The testimony of the law firm’s accountants, together with the firm’s books and records which were admitted into evidence, established that the books were regularly maintained on a cash basis. Income was recorded only when received, and expenses only when paid. This method of accounting did not include accounts receivable or work in progress as assets and did not reflect any value for pending contingency fee cases.

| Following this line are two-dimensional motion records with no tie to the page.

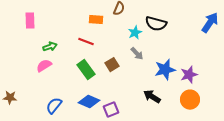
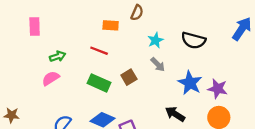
black semicircle: (156, 24) -> (193, 40), moved
green rectangle: (86, 70) -> (99, 83), turned -30
blue star: (165, 70) -> (190, 83), turned -30
purple star: (189, 75) -> (218, 89), turned 30

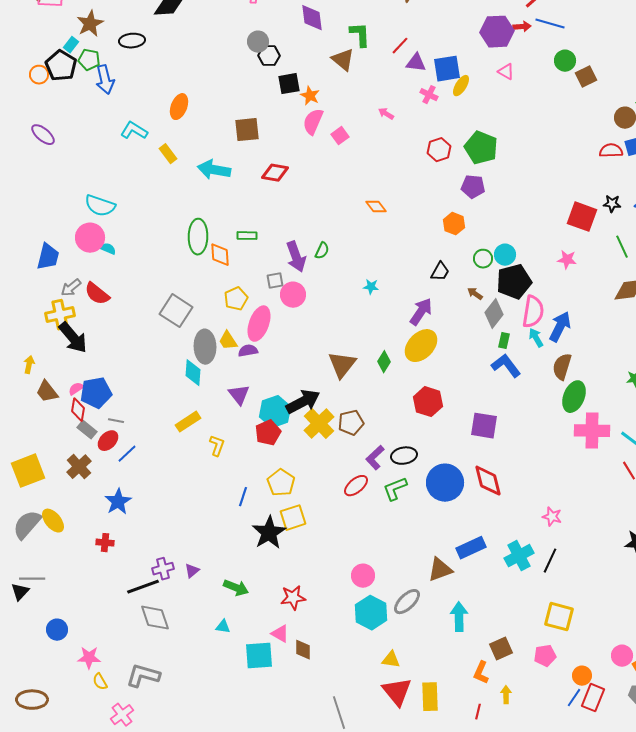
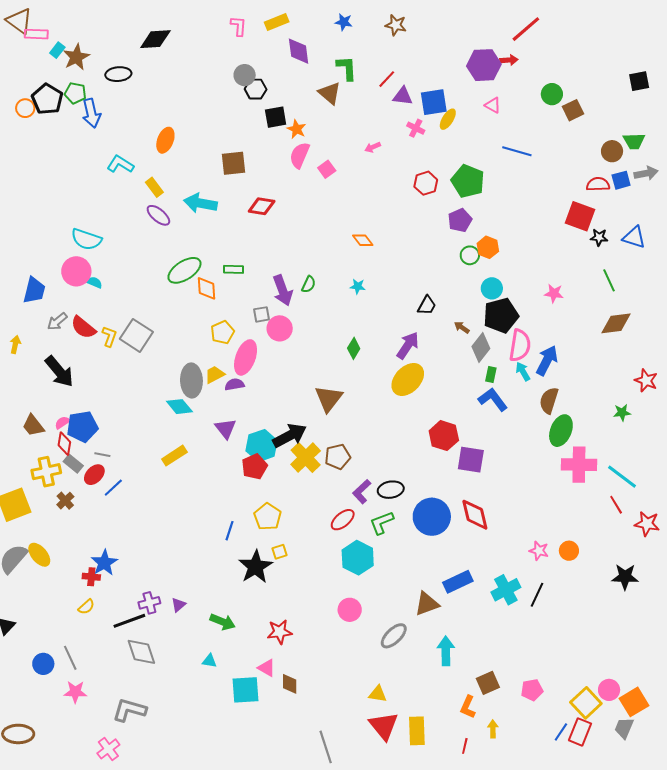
blue line: (550, 24) -> (517, 151), moved
cyan rectangle: (71, 45) -> (57, 50), moved
pink arrow: (386, 114) -> (373, 147), turned -56
purple ellipse: (43, 135) -> (158, 215), moved
purple pentagon: (473, 187) -> (460, 220), turned -30
red square: (582, 217) -> (580, 216), moved
orange hexagon: (454, 224) -> (488, 247), moved
green ellipse: (198, 237) -> (184, 270), turned 56
green circle: (483, 259) -> (470, 255), moved
cyan star: (371, 287) -> (358, 286), moved
gray square: (176, 311) -> (136, 335), moved
yellow cross: (60, 315) -> (46, 472), moved
yellow trapezoid: (228, 341) -> (214, 374), turned 95
green diamond: (384, 362) -> (354, 348), moved
yellow arrow: (29, 365) -> (15, 344), moved
cyan diamond: (193, 373) -> (179, 407), turned -44
red hexagon: (428, 402) -> (444, 436), moved
yellow L-shape: (217, 446) -> (109, 336), moved
brown cross: (79, 467) -> (65, 501), size x0.7
blue star: (118, 502) -> (104, 563), moved
yellow square: (293, 518) -> (280, 552), size x0.6
gray line: (32, 579) -> (70, 658), moved, turned 65
cyan hexagon: (371, 613) -> (358, 558), moved
yellow square: (559, 617) -> (586, 703), moved, turned 32
orange circle: (582, 676) -> (569, 551), moved
yellow semicircle: (100, 682) -> (86, 607), moved, turned -102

Since the law firm’s regular method of accounting was a cash method which did not recognize accounts receivable or work in progress as assets, the Surrogate properly applied Business Corporation Law § 1510 (a) in concluding that the book value of the decedent’s shares did not include pending cases. Contrary to the petitioner’s contention, the Surrogate did not erroneously interpret the statute in an overly restrictive manner. Rather, the Surrogate gave effect to the plain meaning of the clear and unambiguous statutory language (see, Doctors Council v New York City Employees’ Retirement Sys., 71 NY2d 669, 674-675).

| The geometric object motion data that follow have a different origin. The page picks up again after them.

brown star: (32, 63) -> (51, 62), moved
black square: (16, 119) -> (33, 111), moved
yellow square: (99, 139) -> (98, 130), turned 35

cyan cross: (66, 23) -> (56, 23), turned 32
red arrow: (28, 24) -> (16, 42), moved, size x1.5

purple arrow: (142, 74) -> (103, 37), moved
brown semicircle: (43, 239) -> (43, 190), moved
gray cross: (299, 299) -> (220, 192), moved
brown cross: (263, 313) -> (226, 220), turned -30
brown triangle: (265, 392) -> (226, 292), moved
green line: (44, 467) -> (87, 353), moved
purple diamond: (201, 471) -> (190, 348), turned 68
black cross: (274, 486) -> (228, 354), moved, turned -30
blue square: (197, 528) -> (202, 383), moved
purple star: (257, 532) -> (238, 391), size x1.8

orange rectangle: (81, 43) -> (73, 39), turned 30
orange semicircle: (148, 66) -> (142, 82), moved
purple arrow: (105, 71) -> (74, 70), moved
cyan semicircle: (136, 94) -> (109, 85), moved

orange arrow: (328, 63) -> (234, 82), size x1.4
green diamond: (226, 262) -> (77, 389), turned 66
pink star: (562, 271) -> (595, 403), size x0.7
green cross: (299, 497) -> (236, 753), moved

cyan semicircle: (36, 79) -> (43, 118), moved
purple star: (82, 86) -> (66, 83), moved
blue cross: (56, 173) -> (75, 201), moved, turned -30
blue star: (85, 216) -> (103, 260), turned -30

The petitioner contends that the Surrogate should have used his equitable powers to achieve a "fair result” and determined that pending cases be included in the valuation, despite the language of the statute. Whether equity could ever intercede when application of the statute would produce a " 'harsh result’ ” (Licitra v Shaw, Licitra, Eisenberg, Esernio & Schwartz, 187 AD2d 640, 642; see also, Diamond & Golomb v Diamond, 189 AD2d 722) is an issue that we need not reach. Under the totality of the circumstances of this case where the petitioner will be receiving approximately $1,000,000 in various payments, the result is not inequitable.

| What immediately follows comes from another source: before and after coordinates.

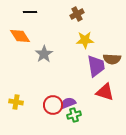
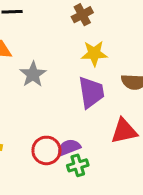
purple trapezoid: (96, 66) -> (91, 92), moved
red triangle: (105, 92) -> (124, 131), turned -30

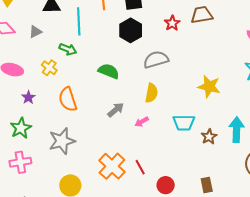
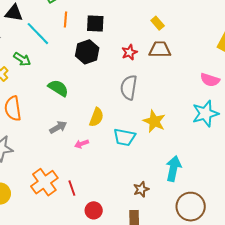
cyan line: (79, 21) -> (38, 34), turned -52
gray semicircle: (156, 60) -> (129, 87), moved, turned -75
cyan trapezoid: (184, 123) -> (124, 137), moved
brown star: (209, 137) -> (141, 189), moved

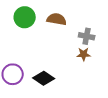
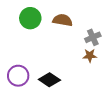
gray cross: (87, 36) -> (93, 37), turned -35

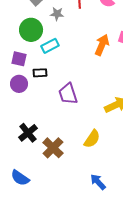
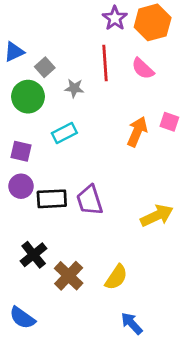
green circle: (31, 30) -> (28, 97), moved
black rectangle: (40, 73) -> (52, 199), moved, size x1.5
yellow semicircle: (92, 139) -> (116, 277), moved

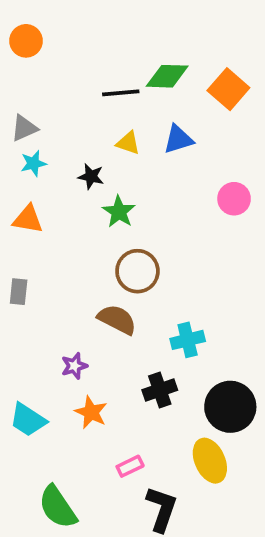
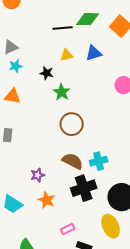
yellow triangle: (128, 143) -> (67, 55), turned -32
brown semicircle: (117, 319) -> (73, 161), moved
black cross: (160, 390) -> (84, 188), size x1.4

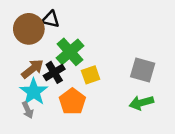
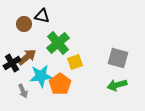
brown circle: (29, 29) -> (24, 24), size x0.6
black cross: (54, 72) -> (12, 63), moved
cyan star: (34, 92) -> (41, 76), moved, turned 30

We find that the Surrogate erred, however, in concluding that Reichenbaum had only a 45% interest in the law firm. The petitioner came forward with proof demonstrating that the decedent owned 50% of the shares of the corporation. The law firm failed to adduce sufficient competent evidence to rebut this proof and establish that the decedent’s interest had been reduced to 45%.

*52The Surrogate properly determined that the life insurance proceeds constituted an additional payment to the estate and not a substitute for payment of the decedent’s interest in the law firm. The law firm failed to prove the existence of any enforceable agreement limiting payment for Reichenbaum’s shares to the proceeds of the policies. The firm’s remaining contentions are without merit.

Accordingly, the decree is modified, on the facts, by deleting so much of the penultimate decretal paragraph as determined that the decedent’s interest in the professional corporation at the time of his death was 45% of the shares of the corporation and substituting therefor a provision declaring the decedent to have held a 50% interest in the corporation; as so modified, the decree is affirmed insofar as appealed from, without costs or disbursements, and the matter is remitted to the Surrogate’s Court to determine the book value of the decedent’s 50% of the shares in the corporation in accordance with the foregoing, and for the entry of an appropriate amended decree accordingly.

Rosenblatt, J. P., Hart and Friedmann, JJ., concur.

Ordered that the decree is modified, on the facts, by deleting so much of the penultimate decretal paragraph as determined that the decedent’s interest in the professional corporation at the time of his death was 45% of the shares of the corporation and substituting therefor a provision declaring the decedent to have held a 50% interest in the corporation; as so modified, the decree is affirmed insofar as appealed from, without costs or disbursements, and the matter is remitted to the Surrogate’s Court to determine the book value of the decedent’s 50% of the shares in the corporation in accordance with the foregoing, and for the entry of an appropriate amended decree accordingly.